◆ **WHAT NEEDS TO BE DONE**: Retype all of the data word for word, without pictures.

----- DATA LISTING -----

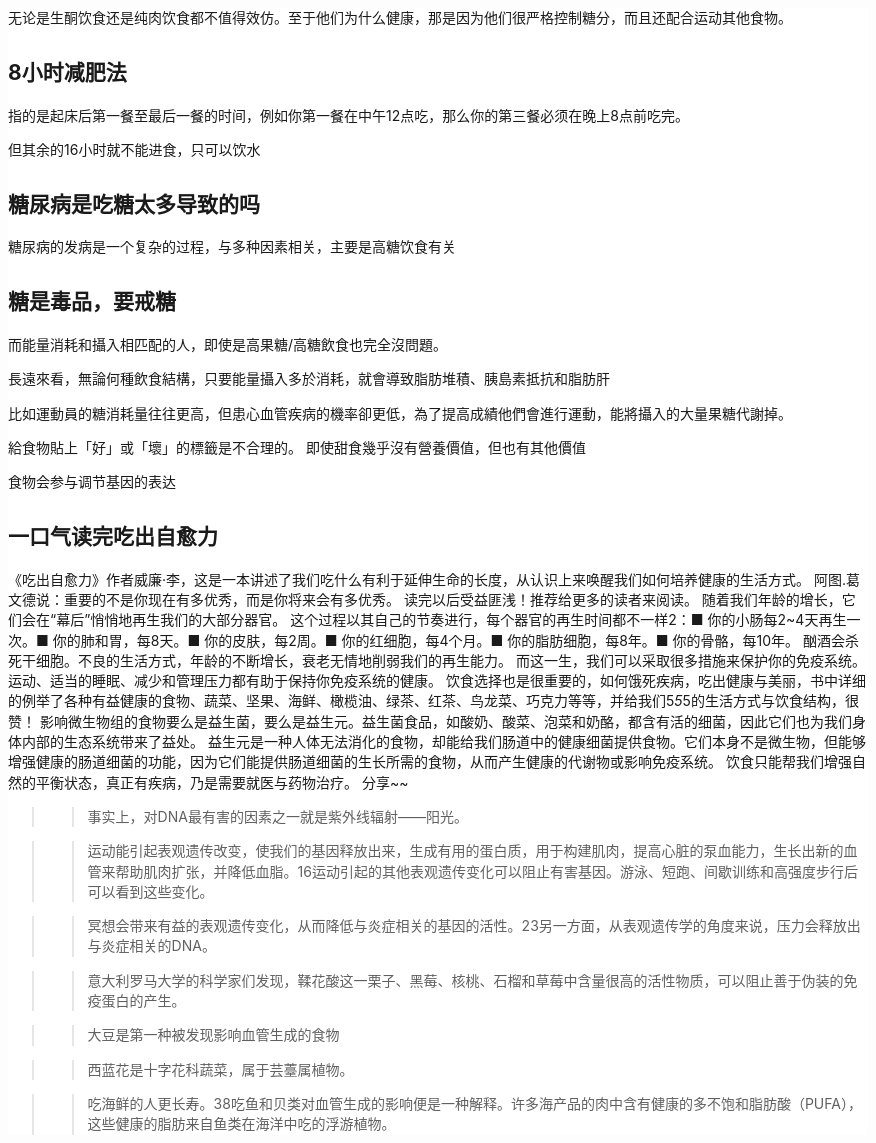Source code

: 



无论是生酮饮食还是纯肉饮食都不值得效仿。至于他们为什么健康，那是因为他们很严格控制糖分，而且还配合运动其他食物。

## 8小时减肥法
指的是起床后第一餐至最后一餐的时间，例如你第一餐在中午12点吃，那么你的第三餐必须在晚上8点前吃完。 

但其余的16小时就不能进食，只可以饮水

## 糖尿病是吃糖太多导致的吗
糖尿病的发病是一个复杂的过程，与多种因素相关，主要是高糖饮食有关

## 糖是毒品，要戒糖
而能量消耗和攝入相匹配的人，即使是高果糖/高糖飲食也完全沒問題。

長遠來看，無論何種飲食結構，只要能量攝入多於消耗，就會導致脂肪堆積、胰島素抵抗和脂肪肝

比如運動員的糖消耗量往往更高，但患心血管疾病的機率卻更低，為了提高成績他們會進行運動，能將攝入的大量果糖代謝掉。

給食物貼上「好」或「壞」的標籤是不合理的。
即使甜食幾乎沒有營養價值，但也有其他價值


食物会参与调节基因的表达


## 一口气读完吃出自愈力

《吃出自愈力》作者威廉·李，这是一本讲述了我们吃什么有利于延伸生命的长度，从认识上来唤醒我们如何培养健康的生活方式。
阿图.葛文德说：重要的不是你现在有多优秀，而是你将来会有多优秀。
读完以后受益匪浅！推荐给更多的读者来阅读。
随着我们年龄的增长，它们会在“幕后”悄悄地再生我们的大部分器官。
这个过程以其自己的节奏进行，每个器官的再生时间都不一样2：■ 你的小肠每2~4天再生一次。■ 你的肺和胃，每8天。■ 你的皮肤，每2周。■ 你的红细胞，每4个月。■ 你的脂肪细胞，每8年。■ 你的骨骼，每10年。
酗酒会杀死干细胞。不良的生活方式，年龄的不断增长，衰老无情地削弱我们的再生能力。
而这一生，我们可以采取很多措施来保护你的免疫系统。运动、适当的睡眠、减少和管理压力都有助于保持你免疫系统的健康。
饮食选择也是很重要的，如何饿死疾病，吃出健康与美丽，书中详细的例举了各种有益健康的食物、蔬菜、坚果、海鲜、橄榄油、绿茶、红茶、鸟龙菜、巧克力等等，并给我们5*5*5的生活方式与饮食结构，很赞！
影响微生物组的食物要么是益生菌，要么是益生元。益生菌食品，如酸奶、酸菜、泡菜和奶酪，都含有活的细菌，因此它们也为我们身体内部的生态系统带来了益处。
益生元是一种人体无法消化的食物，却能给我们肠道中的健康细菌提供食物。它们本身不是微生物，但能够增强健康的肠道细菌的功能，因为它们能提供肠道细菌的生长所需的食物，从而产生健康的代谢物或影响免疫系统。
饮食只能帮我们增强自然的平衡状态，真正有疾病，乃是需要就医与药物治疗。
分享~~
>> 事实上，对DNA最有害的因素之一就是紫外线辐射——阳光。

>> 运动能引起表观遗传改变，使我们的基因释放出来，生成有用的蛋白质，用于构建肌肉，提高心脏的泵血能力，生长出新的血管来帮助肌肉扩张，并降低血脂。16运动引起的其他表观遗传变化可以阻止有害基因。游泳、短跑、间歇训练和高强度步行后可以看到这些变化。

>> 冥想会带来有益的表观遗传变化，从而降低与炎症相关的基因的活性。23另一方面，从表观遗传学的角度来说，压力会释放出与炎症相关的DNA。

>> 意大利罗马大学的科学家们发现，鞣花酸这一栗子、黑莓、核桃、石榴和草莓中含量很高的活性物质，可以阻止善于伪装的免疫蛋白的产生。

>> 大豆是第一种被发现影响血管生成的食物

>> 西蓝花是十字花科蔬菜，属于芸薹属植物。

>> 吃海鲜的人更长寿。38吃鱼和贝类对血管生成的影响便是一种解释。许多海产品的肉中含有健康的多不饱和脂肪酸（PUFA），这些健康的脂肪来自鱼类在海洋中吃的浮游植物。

-----

◆ **EXERCISE ANSWER**:
Source code

: 



无论是生酮饮食还是纯肉饮食都不值得效仿。至于他们为什么健康，那是因为他们很严格控制糖分，而且还配合运动其他食物。

## 8小时减肥法
指的是起床后第一餐至最后一餐的时间，例如你第一餐在中午12点吃，那么你的第三餐必须在晚上8点前吃完。 

但其余的16小时就不能进食，只可以饮水

## 糖尿病是吃糖太多导致的吗
糖尿病的发病是一个复杂的过程，与多种因素相关，主要是高糖饮食有关

## 糖是毒品，要戒糖
而能量消耗和攝入相匹配的人，即使是高果糖/高糖飲食也完全沒問題。

長遠來看，無論何種飲食結構，只要能量攝入多於消耗，就會導致脂肪堆積、胰島素抵抗和脂肪肝

比如運動員的糖消耗量往往更高，但患心血管疾病的機率卻更低，為了提高成績他們會進行運動，能將攝入的大量果糖代謝掉。

給食物貼上「好」或「壞」的標籤是不合理的。
即使甜食幾乎沒有營養價值，但也有其他價值


食物会参与调节基因的表达


## 一口气读完吃出自愈力

《吃出自愈力》作者威廉·李，这是一本讲述了我们吃什么有利于延伸生命的长度，从认识上来唤醒我们如何培养健康的生活方式。
阿图.葛文德说：重要的不是你现在有多优秀，而是你将来会有多优秀。
读完以后受益匪浅！推荐给更多的读者来阅读。
随着我们年龄的增长，它们会在“幕后”悄悄地再生我们的大部分器官。
这个过程以其自己的节奏进行，每个器官的再生时间都不一样2：■ 你的小肠每2~4天再生一次。■ 你的肺和胃，每8天。■ 你的皮肤，每2周。■ 你的红细胞，每4个月。■ 你的脂肪细胞，每8年。■ 你的骨骼，每10年。
酗酒会杀死干细胞。不良的生活方式，年龄的不断增长，衰老无情地削弱我们的再生能力。
而这一生，我们可以采取很多措施来保护你的免疫系统。运动、适当的睡眠、减少和管理压力都有助于保持你免疫系统的健康。
饮食选择也是很重要的，如何饿死疾病，吃出健康与美丽，书中详细的例举了各种有益健康的食物、蔬菜、坚果、海鲜、橄榄油、绿茶、红茶、鸟龙菜、巧克力等等，并给我们5*5*5的生活方式与饮食结构，很赞！
影响微生物组的食物要么是益生菌，要么是益生元。益生菌食品，如酸奶、酸菜、泡菜和奶酪，都含有活的细菌，因此它们也为我们身体内部的生态系统带来了益处。
益生元是一种人体无法消化的食物，却能给我们肠道中的健康细菌提供食物。它们本身不是微生物，但能够增强健康的肠道细菌的功能，因为它们能提供肠道细菌的生长所需的食物，从而产生健康的代谢物或影响免疫系统。
饮食只能帮我们增强自然的平衡状态，真正有疾病，乃是需要就医与药物治疗。
分享~~
>> 事实上，对DNA最有害的因素之一就是紫外线辐射——阳光。

>> 运动能引起表观遗传改变，使我们的基因释放出来，生成有用的蛋白质，用于构建肌肉，提高心脏的泵血能力，生长出新的血管来帮助肌肉扩张，并降低血脂。16运动引起的其他表观遗传变化可以阻止有害基因。游泳、短跑、间歇训练和高强度步行后可以看到这些变化。

>> 冥想会带来有益的表观遗传变化，从而降低与炎症相关的基因的活性。23另一方面，从表观遗传学的角度来说，压力会释放出与炎症相关的DNA。

>> 意大利罗马大学的科学家们发现，鞣花酸这一栗子、黑莓、核桃、石榴和草莓中含量很高的活性物质，可以阻止善于伪装的免疫蛋白的产生。

>> 大豆是第一种被发现影响血管生成的食物

>> 西蓝花是十字花科蔬菜，属于芸薹属植物。

>> 吃海鲜的人更长寿。38吃鱼和贝类对血管生成的影响便是一种解释。许多海产品的肉中含有健康的多不饱和脂肪酸（PUFA），这些健康的脂肪来自鱼类在海洋中吃的浮游植物。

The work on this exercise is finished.